§ **TASK TO CARRY OUT**: Arrange the lines in the records below as a numbered list, from the line with "family: Cucurbitaceae" through the end of the records, skipping blank lines and including no other lines.

§ **DATA IN THIS EXERCISE**:
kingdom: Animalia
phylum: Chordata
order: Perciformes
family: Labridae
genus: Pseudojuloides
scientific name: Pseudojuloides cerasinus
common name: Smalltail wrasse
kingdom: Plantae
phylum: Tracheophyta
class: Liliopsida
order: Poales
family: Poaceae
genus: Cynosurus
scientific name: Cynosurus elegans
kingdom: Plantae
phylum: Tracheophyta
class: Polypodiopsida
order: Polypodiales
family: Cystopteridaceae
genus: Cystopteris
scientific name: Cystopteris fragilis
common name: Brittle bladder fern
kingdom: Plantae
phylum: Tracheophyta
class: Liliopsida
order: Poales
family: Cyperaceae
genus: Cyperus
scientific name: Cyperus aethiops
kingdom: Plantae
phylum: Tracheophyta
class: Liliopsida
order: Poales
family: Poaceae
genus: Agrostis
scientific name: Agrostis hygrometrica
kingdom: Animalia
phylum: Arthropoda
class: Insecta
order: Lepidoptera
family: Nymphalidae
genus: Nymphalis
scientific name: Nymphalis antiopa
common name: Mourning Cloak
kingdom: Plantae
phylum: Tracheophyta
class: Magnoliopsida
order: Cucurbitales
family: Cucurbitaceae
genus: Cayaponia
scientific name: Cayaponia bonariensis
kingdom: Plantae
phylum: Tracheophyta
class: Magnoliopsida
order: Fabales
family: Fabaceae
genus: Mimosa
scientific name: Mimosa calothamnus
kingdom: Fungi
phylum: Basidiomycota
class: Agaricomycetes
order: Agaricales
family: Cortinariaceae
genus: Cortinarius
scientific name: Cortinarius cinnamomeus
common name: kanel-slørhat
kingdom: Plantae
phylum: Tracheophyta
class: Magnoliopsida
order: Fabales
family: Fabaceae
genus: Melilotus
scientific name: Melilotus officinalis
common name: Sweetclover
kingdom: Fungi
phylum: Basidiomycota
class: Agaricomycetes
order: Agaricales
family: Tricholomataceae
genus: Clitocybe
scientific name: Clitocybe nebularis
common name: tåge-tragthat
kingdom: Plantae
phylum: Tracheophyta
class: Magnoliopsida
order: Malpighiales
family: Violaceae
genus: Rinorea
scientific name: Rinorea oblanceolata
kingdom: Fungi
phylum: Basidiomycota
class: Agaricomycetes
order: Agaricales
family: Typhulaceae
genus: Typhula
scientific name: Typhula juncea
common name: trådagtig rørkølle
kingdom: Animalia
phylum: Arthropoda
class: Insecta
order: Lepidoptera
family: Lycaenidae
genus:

§ **ANSWER TO THE EXERCISE**:
1. family: Cucurbitaceae
2. genus: Cayaponia
3. scientific name: Cayaponia bonariensis
4. kingdom: Plantae
5. phylum: Tracheophyta
6. class: Magnoliopsida
7. order: Fabales
8. family: Fabaceae
9. genus: Mimosa
10. scientific name: Mimosa calothamnus
11. kingdom: Fungi
12. phylum: Basidiomycota
13. class: Agaricomycetes
14. order: Agaricales
15. family: Cortinariaceae
16. genus: Cortinarius
17. scientific name: Cortinarius cinnamomeus
18. common name: kanel-slørhat
19. kingdom: Plantae
20. phylum: Tracheophyta
21. class: Magnoliopsida
22. order: Fabales
23. family: Fabaceae
24. genus: Melilotus
25. scientific name: Melilotus officinalis
26. common name: Sweetclover
27. kingdom: Fungi
28. phylum: Basidiomycota
29. class: Agaricomycetes
30. order: Agaricales
31. family: Tricholomataceae
32. genus: Clitocybe
33. scientific name: Clitocybe nebularis
34. common name: tåge-tragthat
35. kingdom: Plantae
36. phylum: Tracheophyta
37. class: Magnoliopsida
38. order: Malpighiales
39. family: Violaceae
40. genus: Rinorea
41. scientific name: Rinorea oblanceolata
42. kingdom: Fungi
43. phylum: Basidiomycota
44. class: Agaricomycetes
45. order: Agaricales
46. family: Typhulaceae
47. genus: Typhula
48. scientific name: Typhula juncea
49. common name: trådagtig rørkølle
50. kingdom: Animalia
51. phylum: Arthropoda
52. class: Insecta
53. order: Lepidoptera
54. family: Lycaenidae
55. genus:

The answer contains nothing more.